At February 05, 2009 , Blogger holyterror said...

And they might see this if they thought more of their readers.
But they don't.
I firmly believe that most journalists think of "readers" as an abstraction that has very little basis in reality.

It makes it easier for them to not have to do much legwork.

 
At February 06, 2009 , Blogger Jan said...

I am NOT holding my breath that they will change!

They all seem to have one agenda and that does not neccessarily mean reporting the truth!

 
At February 06, 2009 , Blogger Jan said...

I am NOT holding my breath that they will change!

They all seem to have one agenda and that does not neccessarily mean reporting the truth!

 
At February 06, 2009 , Blogger Unknown said...

If they haven't got a clue and are already spitting in readers' faces, I don't see how they are ever going to get a clue.

My mother was a reporter and later taught what by then was beginning to be called journalism, and from what I've heard was a great journalism professor. But she didn't go to journalism school, and the stories she told me about newspapering back in the 1940s reflect a world and an ethos that no longer exist. It's when "reporting," the instinct and talent for which can't be taught, began to be called "journalism" that the trouble started, in my opinion. When I was in graduate school at Columbia, those I knew who were at the journalism school there were, from what I could tell, being taught a certain style that one sees over and over in news stories, which disrupts the essential immediacy of the relationship between the reporter and what is being reported, and the obligation to tell the unbiased truth.

"Journalism," like "journalling" (something everyone is always being advised to do and that has never made any sense to me; doesn't one know what one already thinks, and can't one remember what has happened in one's own life? and didn't it used to be called "keeping a diary"? but no, "journal" sounds like something more, and isn't), is subjective, and legitimizes subjectivity. Reporting is and does not, and when reporters started having had to go to journalism school, things changed.
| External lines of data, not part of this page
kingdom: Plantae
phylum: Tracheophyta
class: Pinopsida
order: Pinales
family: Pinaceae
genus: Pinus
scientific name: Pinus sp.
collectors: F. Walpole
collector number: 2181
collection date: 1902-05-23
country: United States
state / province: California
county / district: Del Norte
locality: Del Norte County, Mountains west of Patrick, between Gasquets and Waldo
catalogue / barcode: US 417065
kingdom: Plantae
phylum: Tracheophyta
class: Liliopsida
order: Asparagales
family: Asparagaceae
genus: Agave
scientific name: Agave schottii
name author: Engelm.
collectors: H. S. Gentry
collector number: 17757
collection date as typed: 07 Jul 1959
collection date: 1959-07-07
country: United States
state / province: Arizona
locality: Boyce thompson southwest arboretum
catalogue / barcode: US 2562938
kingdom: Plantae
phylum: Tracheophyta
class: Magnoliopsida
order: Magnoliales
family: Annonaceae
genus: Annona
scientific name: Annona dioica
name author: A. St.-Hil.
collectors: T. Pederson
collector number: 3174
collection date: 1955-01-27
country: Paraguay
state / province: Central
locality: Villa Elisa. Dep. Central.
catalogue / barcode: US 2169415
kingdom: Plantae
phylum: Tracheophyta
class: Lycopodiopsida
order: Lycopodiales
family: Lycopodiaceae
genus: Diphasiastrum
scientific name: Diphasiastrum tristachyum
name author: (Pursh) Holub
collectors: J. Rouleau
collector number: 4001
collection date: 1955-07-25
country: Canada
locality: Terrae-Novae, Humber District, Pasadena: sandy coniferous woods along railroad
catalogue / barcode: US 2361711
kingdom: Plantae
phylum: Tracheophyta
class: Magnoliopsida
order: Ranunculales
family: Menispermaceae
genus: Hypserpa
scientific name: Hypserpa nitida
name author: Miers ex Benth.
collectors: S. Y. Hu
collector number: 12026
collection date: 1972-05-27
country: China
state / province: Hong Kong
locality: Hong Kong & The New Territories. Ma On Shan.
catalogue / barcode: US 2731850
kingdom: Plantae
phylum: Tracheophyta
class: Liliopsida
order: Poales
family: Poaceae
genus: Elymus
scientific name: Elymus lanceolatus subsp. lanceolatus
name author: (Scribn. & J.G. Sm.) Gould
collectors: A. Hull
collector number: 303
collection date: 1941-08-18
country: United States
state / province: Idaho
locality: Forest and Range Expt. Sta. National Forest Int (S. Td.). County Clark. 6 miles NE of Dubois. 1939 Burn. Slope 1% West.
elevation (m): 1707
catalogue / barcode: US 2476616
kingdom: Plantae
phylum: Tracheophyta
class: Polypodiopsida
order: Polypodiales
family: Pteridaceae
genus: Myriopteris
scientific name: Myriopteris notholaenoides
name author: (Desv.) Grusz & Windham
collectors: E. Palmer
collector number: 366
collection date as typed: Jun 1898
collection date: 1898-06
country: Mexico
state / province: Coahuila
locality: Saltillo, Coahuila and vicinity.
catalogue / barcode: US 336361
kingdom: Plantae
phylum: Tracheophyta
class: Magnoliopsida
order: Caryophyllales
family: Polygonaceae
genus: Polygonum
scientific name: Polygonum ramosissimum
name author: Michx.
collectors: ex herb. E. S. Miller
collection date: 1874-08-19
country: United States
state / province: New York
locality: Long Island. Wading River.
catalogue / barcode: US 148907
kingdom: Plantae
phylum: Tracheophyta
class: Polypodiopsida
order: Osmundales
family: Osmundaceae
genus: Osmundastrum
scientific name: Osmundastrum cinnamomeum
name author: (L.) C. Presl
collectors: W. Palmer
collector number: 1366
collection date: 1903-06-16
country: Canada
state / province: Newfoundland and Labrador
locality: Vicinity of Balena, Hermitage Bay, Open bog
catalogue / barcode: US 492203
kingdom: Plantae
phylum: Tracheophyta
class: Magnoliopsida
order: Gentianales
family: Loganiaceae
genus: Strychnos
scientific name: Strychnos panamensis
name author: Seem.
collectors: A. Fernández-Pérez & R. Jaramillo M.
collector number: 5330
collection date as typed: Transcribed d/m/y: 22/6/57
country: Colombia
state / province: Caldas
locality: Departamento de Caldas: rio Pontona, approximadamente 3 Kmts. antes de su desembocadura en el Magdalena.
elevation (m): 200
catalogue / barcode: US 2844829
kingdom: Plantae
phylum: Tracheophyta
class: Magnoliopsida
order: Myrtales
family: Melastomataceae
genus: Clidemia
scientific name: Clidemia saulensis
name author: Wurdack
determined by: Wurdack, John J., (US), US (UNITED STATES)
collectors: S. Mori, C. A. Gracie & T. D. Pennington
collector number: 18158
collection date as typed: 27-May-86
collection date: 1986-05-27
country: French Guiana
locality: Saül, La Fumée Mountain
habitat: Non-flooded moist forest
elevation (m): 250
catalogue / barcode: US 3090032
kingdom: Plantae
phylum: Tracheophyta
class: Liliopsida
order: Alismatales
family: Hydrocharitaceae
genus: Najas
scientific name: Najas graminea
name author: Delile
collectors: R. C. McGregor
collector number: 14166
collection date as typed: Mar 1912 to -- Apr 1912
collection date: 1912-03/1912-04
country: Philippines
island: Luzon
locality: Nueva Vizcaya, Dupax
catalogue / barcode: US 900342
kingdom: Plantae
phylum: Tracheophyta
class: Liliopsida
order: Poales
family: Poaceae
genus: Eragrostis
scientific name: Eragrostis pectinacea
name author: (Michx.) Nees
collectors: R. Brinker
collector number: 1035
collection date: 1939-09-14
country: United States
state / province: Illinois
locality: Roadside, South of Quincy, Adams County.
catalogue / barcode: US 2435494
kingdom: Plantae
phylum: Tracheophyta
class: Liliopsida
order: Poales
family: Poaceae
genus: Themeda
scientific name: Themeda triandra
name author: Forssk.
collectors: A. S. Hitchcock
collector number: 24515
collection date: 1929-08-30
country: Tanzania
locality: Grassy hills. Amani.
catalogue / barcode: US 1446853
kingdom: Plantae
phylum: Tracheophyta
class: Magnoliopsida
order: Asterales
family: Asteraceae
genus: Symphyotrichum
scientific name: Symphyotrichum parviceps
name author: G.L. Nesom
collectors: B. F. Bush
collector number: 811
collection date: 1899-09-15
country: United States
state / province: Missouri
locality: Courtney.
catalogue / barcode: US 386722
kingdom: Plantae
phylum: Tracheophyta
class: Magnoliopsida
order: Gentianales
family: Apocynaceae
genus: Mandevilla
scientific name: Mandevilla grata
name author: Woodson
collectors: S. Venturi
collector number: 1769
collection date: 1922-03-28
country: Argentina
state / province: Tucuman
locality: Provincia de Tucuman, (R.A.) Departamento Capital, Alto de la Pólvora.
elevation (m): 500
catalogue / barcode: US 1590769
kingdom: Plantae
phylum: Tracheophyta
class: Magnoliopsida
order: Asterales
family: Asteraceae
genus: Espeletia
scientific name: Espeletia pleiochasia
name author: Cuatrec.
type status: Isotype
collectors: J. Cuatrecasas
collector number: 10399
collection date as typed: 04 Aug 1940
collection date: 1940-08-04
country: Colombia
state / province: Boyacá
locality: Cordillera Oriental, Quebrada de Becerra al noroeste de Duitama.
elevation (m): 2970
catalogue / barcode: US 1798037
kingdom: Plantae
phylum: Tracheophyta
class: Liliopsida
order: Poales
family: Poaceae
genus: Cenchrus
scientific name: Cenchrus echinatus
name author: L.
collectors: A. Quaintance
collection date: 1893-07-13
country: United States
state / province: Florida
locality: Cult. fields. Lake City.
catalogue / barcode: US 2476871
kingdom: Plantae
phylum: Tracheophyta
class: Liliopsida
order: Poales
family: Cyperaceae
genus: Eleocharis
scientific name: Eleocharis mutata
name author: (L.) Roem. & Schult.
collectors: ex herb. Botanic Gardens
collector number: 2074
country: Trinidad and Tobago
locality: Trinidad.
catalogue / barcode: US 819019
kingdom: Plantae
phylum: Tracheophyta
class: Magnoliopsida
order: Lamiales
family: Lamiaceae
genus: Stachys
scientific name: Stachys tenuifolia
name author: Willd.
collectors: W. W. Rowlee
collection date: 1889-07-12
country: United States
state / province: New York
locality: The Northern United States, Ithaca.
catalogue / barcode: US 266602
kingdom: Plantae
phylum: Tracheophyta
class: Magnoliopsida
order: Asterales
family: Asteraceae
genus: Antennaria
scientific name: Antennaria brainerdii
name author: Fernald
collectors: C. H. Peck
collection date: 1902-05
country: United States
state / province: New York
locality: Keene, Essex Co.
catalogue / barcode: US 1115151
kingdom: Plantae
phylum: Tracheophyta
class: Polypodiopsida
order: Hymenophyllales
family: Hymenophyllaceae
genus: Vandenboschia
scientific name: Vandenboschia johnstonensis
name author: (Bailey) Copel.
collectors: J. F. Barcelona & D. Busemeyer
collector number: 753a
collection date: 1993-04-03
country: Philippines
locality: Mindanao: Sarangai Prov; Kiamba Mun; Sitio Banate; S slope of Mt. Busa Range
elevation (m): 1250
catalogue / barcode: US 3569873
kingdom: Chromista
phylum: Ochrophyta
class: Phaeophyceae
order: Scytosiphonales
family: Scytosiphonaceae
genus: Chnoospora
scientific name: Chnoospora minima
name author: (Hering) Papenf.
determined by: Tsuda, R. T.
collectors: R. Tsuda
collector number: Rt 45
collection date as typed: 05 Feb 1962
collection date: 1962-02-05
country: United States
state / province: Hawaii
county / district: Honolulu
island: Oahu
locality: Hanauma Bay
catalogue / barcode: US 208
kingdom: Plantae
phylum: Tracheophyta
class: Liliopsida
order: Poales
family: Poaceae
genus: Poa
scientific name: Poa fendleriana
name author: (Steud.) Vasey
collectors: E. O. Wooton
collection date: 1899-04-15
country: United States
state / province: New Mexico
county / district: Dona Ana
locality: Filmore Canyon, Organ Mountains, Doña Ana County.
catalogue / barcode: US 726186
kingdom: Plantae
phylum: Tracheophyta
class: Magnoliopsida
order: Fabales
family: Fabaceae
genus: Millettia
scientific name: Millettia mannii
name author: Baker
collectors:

Hey, wait a minute, that was around the same time period as Watergate, the thing that decided me against a career in "journalism, which I'd considered entering up to then. No wonder. I know many reporters, and reporters, like cops, are, to me, the smartest, quickest, and sharpest people around; yet it's impossible for the "journalism" culture not to have gotten in the way of most of them being what they would have been if they were just newspapermen and newspaperwomen. I don't think there's any way to go back from that.